И действительно – смокинг пришелся мне в пору, я даже почувствовал себя в нем вполне свободно.
– Вот видишь, – обрадовано сказала Момина.
Мы поужинали при свечах. Меня не покидало ощущение, что происходящее ныне – некий ремейк. Что соответствующая книга уже давно написана, и мы движемся по накатанной колее. Но тут в сюжете обозначился неординарный ход.
– Знаешь, я решила женить тебя на себе, – сказала Момина. – Ты только не удивляйся.
– То есть, – не понял я.
– Я хочу выйти за тебя замуж.
– Ты?! За меня?!
Она рассмеялась.
– Надеюсь, ты не станешь возражать? В конце концов это ведь я тебя сотворила своими собственными руками. Как Тарас Бульба своего сына. И теперь я предъявляю на тебя свои права. Только попробуй отказаться.

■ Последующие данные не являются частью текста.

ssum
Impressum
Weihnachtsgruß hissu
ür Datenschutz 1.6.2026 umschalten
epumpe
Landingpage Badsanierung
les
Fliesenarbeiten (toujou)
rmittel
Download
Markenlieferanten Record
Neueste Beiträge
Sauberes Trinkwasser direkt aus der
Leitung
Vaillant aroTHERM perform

– А ты хорошо подумала? – уточнил я.
– Надеюсь.
– Вот это действительно сюрприз!
– Это тоже еще не сюрприз. Так ты согласен?
– А разве у меня есть выбор? Если на меня предъявлены права… чего уж теперь…
– Нет, ты скажи мне четко и определенно, ты согласен?
Я прокашлялся.
– Да.
– Тогда вот тебе мое приданное.
Она усадила меня рядом с собой за компьютер.
– Но у меня уже есть один, – принялся возражать я.
Она усмехнулась. Даже не усмехнулась, а ощерилась, словно хищница, готовая проглотить добычу.
– Причем тут компьютер? У меня есть один любопытный файл. Поглядим.
На экране появился перечень каких-то заглавий.
– Это создано моим отцом. За каждым из названий – концепция литературного произведения. Пожалуйста… – Она щелкнула мышкой по одной из позиций, и на экран словно черт из табакерки выскочил текст: какие-то соображения, философские выкладки, заметки о странностях человеческой натуры… – Середа умер, да здравствует Середа! – упоенно воскликнула она.
– Что ты хочешь этим сказать? – поинтересовался я.
– Неужели ты до сих пор не догадался?
– Нет.
– Посмотри на себя в зеркало. О том, что Середа – мой отец, известно лишь его литературным агентам. Их я беру на себя. Отныне Середа – это ты. А этого файла тебе на всю оставшуюся жизнь хватит.
– Но… – выдавил я из себя.
– Удивлен?
– Еще бы… Как-то мне все это…
– Я предлагаю тебе место на литературном троне, – сказала она. – А ты как будто еще и нос воротишь.
– Ну а как же я сам… – промямлил я.
– Что, сам?
– Мне самому хотелось попробовать…
– Послушай, – сказала Момина, – ты был подражателем. Верно? Не лишенным способностей, разумеется, но все же подражателем. А теперь тебе предлагают стать продолжателем. Не улавливаешь разницы? Неужели действительно не улавливаешь?
– Но я надеялся, что когда-нибудь сам смогу написать что-нибудь стоящее.
– Конечно сможешь, – сказала она. – Только под именем Середа. Ведь сюжетов отец заранее не придумывал, это предстоит сделать тебе.
– Даже не знаю, – проговорил я.
Она смягчилась:
– Конечно, все это слишком неожиданно. Но в нашей жизни случаются моменты, когда нужно принимать серьезные решения.
– Даже не знаю…
Неожиданно я расхохотался. Она тоже улыбнулась и вопросительно взглянула на меня.
– Представь себе, что у нас родится дочь, и, когда я умру, она выйдет замуж за малоизвестного писателя, который в свою очередь станет Виктором Середой. А позже внучка и т.д. Имя писателя Середы будет передаваться по наследству словно дворянский титул.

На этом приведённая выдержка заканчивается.